> Required action
Retype, word for word, every line of the records below starting at the one that contains "để không làm" and ending at the one that contains "Lehdet 2007"; include both of those lines and nothing more.

(Dataset entries)
■ ■ ■ ■

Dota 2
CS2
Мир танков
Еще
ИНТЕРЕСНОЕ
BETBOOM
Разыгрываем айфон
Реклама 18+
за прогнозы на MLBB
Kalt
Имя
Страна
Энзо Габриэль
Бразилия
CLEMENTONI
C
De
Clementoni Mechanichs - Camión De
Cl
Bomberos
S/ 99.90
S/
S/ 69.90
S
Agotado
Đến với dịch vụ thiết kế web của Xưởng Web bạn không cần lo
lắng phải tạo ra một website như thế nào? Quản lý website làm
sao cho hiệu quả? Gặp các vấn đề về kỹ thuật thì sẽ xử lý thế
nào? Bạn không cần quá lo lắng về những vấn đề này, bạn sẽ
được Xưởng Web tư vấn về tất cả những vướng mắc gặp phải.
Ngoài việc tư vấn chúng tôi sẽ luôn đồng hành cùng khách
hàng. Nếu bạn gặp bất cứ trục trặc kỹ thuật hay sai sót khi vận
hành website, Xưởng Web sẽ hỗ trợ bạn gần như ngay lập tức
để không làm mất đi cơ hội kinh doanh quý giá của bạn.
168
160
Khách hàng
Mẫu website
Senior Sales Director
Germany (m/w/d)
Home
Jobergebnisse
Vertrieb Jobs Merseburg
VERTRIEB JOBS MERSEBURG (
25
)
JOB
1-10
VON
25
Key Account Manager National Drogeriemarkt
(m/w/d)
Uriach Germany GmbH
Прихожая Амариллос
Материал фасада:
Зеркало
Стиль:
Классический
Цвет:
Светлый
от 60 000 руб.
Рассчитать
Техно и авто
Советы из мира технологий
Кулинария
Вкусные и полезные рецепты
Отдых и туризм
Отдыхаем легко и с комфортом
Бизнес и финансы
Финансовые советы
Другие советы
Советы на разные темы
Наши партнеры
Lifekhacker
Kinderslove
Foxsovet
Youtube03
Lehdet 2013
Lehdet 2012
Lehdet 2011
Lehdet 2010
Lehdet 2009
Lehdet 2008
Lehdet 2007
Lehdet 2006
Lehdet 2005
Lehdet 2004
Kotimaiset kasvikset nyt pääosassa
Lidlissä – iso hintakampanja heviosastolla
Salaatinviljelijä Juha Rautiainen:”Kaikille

■ ■ ■ ■

> Exercise output
để không làm mất đi cơ hội kinh doanh quý giá của bạn.
168
160
Khách hàng
Mẫu website
Senior Sales Director
Germany (m/w/d)
Home
Jobergebnisse
Vertrieb Jobs Merseburg
VERTRIEB JOBS MERSEBURG (
25
)
JOB
1-10
VON
25
Key Account Manager National Drogeriemarkt
(m/w/d)
Uriach Germany GmbH
Прихожая Амариллос
Материал фасада:
Зеркало
Стиль:
Классический
Цвет:
Светлый
от 60 000 руб.
Рассчитать
Техно и авто
Советы из мира технологий
Кулинария
Вкусные и полезные рецепты
Отдых и туризм
Отдыхаем легко и с комфортом
Бизнес и финансы
Финансовые советы
Другие советы
Советы на разные темы
Наши партнеры
Lifekhacker
Kinderslove
Foxsovet
Youtube03
Lehdet 2013
Lehdet 2012
Lehdet 2011
Lehdet 2010
Lehdet 2009
Lehdet 2008
Lehdet 2007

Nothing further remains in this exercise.